Non-profit hospital in Columbus, North Carolina, U.S.

St. Luke's Hospital, Inc. (doing business as AdventHealth Polk) is a non-profit hospital in Columbus, North Carolina managed by AdventHealth. It is designated a critical access hospital.

==History==
In 1916, the Tryon Infirmary was founded by physicians Allen J. Jervey and Marion C. Palmer, in a boarding house that they rented. One of their patients donated $10,000 to have a hospital built. Local donors from Tryon, North Carolina gave another $57,000 and also The Duke Endowment gave $40,000. Jersey donated the land where a 24-bed hospital was built with a stone façade. On November 8, 1929, St. Luke's Hospital opened with eleven employees.

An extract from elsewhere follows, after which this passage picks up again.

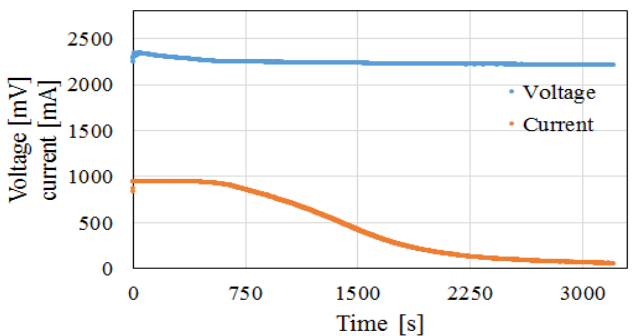
Figure 9. Discharging characteristic of Ni-MH 2 cell in series during CCCV mode.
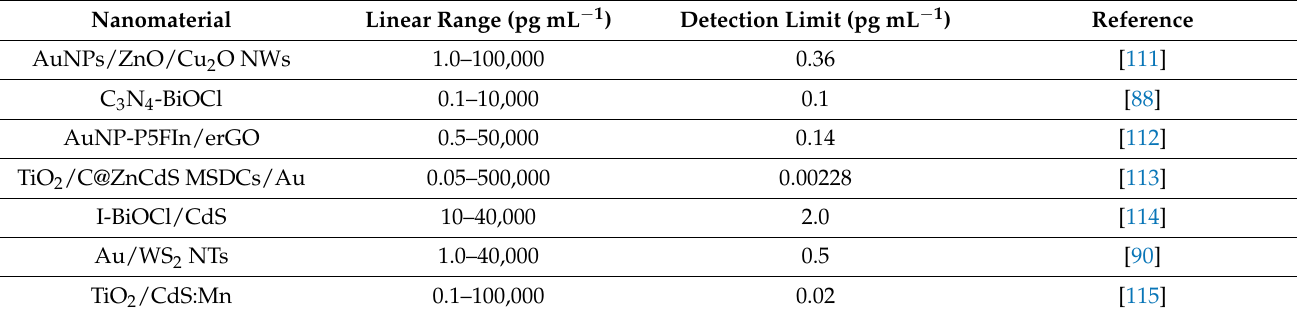
Table 3. Analytical performances of various photoelectrochemical immunosensors for the determination of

The hospital expanded in 1954 and 1959, increasing the number of beds to 50. By the 1960s, St. Luke's Hospital could not be added onto anymore. A $1.5 million bond was announced to residents for the construction of a new hospital. Advertisements were put in newspapers, both for and against a new hospital. On February 16, 1968, residents voted in favor of having a new hospital built on North Carolina Highway 108 by Columbus, North Carolina on 25 acre that was donated by the St. Luke's Auxiliary.

In the spring of 1970, there was a groundbreaking for the new hospital. On April 16, 1972, St. Luke's Hospital opened at its new location.

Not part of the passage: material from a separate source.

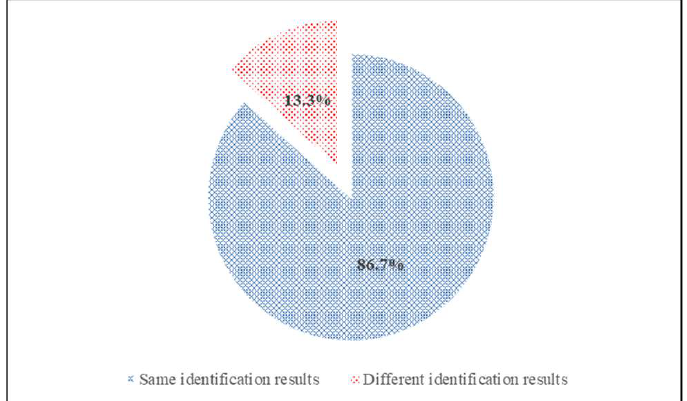
Figure 11. The same degree of intention identification results of BP, ELM, SVM, and CSA-ELM.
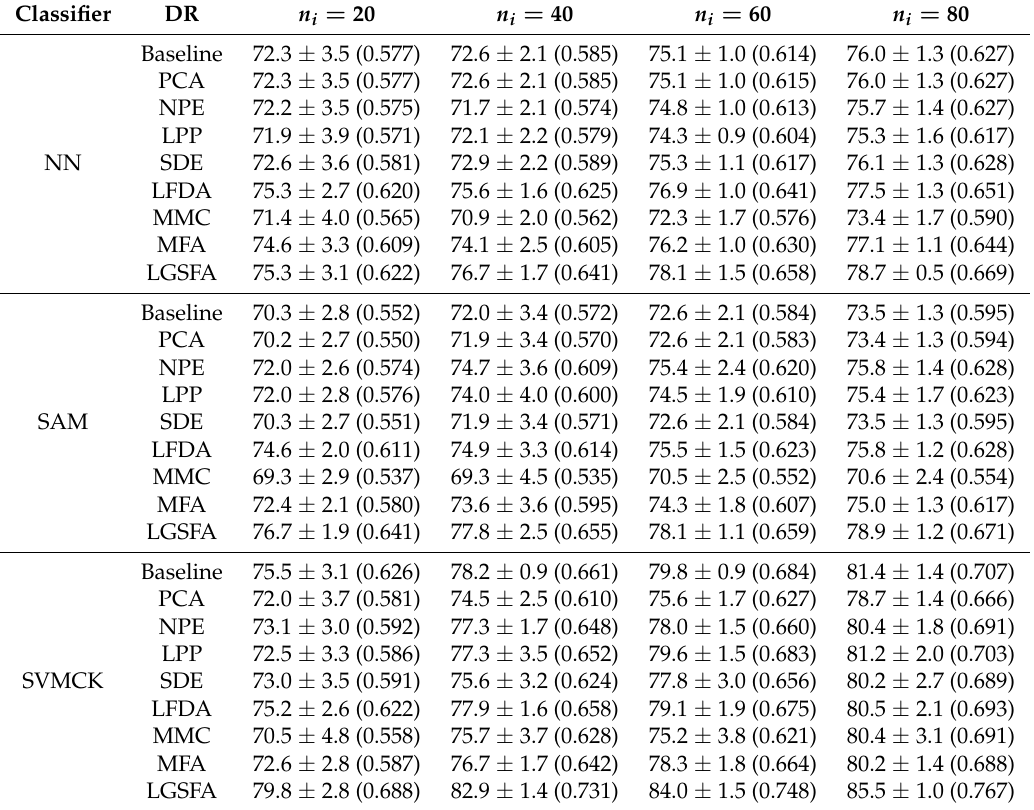
Table 5. Classification results with different numbers of training samples on the Urban data set (OA ± std (%)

After St. Luke's hospital moved, the former property was given to Polk County and was renamed the Jervey-Palmer building. It was used by the county for offices, including its social services department, a senior center and also for veteran's services.

In 2008, St. Luke's Hospital and Atrium Health signed a partnership agreement. In 2020, Atrium Health told the hospital that it would not be renewing their partnership. This then forced the board of directors to start looking for a new partner for the hospital. They did not want to sell it or have a partner turn it into a urgent care.

On August 19, 2024, AdventHealth announced that it would be taking over the management of St. Luke's Hospital. AdventHealth had signed an agreement to lease the hospital from Polk County for 20 years. A new board will be created: two from St. Luke's board of directors, two from the community and five chosen by AdventHealth. On October 1, AdventHealth took over the management of St. Luke's Hospital, even thou they thought about delaying due to Hurricane Helene. In the end they chose to proceed and the hospital was rebranded to AdventHealth Polk.

==Services==
In September 2006, St. Luke's Hospital became only the second medical facility in North Carolina to purchase the PROfx operating table, it was purchased for $150,000 for hip replacement surgery.